The year is 2009. It’s a story worthy of a becoming a movie, just as Bottle Shock recounted the tale of a Napa Valley winemaker who beats every French vintner in the Paris Wine Tasting of 1976. Only this time, world-famous wine critics rank an AOC Bordeaux Supérieur above some of Bordeaux’s most renowned 1er Grand Cru Classé wines in a blind tasting of 2001 vintages. Château de Reignac set the wine world abuzz, and left the European Grand Jury themselves puzzled as their jaws quite literally dropped open at the prospect of a €15 bottle beating out ones priced from €1300 and more.
It’s been a decade since the blind tasting and nearly twenty years since the much talked about vintage was produced, but many still flock to Bordeaux for the experience of an 1855 1er Grand Cru Classé without breaking the bank. And Château de Reignac is worth the visit not only for their high quality wines, but also for the stunning château and a unique tasting that first discovers the aromas in wine in the château’s scent garden.

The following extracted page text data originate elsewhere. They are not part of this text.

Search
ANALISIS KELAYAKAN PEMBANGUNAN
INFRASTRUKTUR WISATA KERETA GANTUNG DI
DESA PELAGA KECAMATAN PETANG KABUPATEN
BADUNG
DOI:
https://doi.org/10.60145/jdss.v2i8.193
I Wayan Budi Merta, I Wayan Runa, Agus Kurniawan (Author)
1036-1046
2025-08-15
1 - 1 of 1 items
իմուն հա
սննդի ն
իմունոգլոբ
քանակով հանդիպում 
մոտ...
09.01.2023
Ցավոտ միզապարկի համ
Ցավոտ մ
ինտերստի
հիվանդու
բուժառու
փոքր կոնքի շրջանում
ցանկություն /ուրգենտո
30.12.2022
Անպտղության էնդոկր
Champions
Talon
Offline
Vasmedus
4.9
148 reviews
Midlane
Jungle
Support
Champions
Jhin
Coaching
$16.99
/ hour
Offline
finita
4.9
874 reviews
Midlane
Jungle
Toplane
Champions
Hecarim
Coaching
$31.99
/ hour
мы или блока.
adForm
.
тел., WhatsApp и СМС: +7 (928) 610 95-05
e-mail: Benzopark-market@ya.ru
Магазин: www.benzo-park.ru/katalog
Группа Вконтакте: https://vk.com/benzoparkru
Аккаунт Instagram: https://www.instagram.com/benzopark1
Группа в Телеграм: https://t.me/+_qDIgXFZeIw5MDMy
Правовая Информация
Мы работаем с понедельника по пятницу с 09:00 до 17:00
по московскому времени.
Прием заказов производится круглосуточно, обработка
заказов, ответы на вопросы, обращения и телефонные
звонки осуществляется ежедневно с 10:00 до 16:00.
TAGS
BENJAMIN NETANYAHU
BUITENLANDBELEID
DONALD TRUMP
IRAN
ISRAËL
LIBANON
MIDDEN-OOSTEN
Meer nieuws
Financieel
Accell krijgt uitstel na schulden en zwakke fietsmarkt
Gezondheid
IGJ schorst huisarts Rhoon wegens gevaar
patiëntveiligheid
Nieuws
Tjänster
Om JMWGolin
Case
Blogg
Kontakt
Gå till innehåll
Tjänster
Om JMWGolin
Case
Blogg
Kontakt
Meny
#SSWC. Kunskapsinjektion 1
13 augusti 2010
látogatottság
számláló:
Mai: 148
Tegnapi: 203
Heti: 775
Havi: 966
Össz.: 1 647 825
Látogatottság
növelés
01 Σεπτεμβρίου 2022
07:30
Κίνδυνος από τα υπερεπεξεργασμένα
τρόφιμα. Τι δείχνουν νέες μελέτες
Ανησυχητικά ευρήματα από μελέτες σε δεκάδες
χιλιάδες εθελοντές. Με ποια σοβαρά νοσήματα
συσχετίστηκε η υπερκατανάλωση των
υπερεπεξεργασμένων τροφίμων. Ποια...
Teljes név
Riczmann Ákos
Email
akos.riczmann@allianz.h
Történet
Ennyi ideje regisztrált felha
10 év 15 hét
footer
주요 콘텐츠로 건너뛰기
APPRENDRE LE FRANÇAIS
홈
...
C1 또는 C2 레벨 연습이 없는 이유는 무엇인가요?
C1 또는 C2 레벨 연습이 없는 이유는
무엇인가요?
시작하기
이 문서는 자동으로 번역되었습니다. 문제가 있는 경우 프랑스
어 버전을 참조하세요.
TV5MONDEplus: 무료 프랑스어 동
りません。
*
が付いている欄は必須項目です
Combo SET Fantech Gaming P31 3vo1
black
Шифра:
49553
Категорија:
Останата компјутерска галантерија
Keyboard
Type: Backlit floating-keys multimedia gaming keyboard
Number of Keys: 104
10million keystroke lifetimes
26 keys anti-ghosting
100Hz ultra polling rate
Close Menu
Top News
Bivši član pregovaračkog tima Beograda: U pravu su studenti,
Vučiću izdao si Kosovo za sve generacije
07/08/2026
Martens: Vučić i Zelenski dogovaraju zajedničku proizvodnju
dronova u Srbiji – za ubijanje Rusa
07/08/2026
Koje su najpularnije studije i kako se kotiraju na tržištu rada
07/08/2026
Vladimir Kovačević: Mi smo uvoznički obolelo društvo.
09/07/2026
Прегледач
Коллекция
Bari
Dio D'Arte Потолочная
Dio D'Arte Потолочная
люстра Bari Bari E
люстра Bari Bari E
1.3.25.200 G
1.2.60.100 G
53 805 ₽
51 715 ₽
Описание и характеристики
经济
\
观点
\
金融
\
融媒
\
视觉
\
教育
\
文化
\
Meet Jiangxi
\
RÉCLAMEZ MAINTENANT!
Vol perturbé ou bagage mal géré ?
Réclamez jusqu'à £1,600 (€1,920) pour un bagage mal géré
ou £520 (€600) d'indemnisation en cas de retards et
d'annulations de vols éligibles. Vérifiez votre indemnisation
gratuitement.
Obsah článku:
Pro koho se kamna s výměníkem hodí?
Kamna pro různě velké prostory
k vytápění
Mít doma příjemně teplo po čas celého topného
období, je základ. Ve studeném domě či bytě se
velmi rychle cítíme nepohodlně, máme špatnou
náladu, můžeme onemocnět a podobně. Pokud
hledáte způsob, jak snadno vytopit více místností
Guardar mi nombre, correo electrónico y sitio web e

The History of Château de Reignac
The château itself, a beautiful castle that today is the holiday home of the owners, was originally built in the 16th century by Seigneur Baude de Peyron. It was added to and transformed in both the 18th and 19th centuries, even gaining the addition of a spectacular greenhouse designed by Gustave Eiffel – yes, the very Gustave Eiffel who built the Eiffel Tower in Paris.
But it’s Château de Reignac’s modern history when people really begin to take notice of it. Yves and Stephanie Vatelot purchased the château in 1990 and invested a lot of money into elevating the quality of wines produced with a complete transformation of the winery.
The 80 hectares of vines are restructured, the winery is renovated and the 18th century dovecote is restored and converted into a unique tasting room. Yves, an inventor famous for inventing the first electric epilator and selling it to Braun, had no former winemaking experience. He smartly hired Michel Rolland as the consulting oenologist.
By 1996, famed wine critic Robert Parker had given Château de Reignac 90/100 and it was ranked within the top 50 wines of Bordeaux. In only a few short years, Yves Vatelot had achieved his goal to make Reignac a world-known name.
Château de Reignac is a gorgeous estate located between the confluence of the Garonne and Dordogne rivers. The estate’s position just west of the Entre-deux-Mers and between these two great rivers gives Château de Reignac its unique terroir.
One distinction of Bordeaux is that the Left Bank has a clay-gravel soil and the Right Bank has clay-limestone. But Château de Reignac has been blessed with both soil compositions, giving their grapes qualities of both the Left and Right Banks. It’s this – the terroir – the is said to have been one of the things that made it so exceptionally difficult for the wine critics of the 2009 blind tasting to distinguish it from Médoc or Saint-Émilion Grand Cru Classé wines.
Inside the winery, it’s always quite unless you just happen to visit during harvest. Reignac’s mascot, Reignyx, is a cute cartoon character that comically helps visitors understand the château’s harvest, selective sorting and vinification process.
The barrel room is a delight for both the eyes and the nose. Though aesthetically pleasing, the stacked barrels are actually quite functional. Château de Reignac utilizes a racking system that easily allows them to quickly turn all their barrels of aging wine daily.
Before we head to the old dovecote, a tower that once housed pigeons for noble families, we stop first in the secret garden alongside the greenhouse designed by Eiffel. It’s here that through smelling and tasting various flowers, herbs and berries from the garden that we discover the various aromas found in white and red wines.
Though the concept of discovering aromas before tasting wine isn’t new, most other châteaux do this with a wine aroma sensory kit consisting of vials you smell. Some, like cassis (black currant) are always a dead giveaway because they smell of black fruits and the liquid in the vial is dark.
Discovering the aromas through smelling and tasting flowers and herbs is almost more difficult. You don’t except an herb to taste like oysters or a flower to taste like chocolate. Berries, like the blackberries and raspberries we picked right off the bush to pop in to our mouths, are more obvious.
After exploring the garden, the tasting takes place in Château de Reignac’s transformed dovecote. The tower allows visitors to taste like professionals. The wines impressively arrive on a dumbwaiter, allowing for blind tastings to take place.
Beginning with the white, we taste all four of Château de Reignac’s wines to end this scent garden visit and tasting.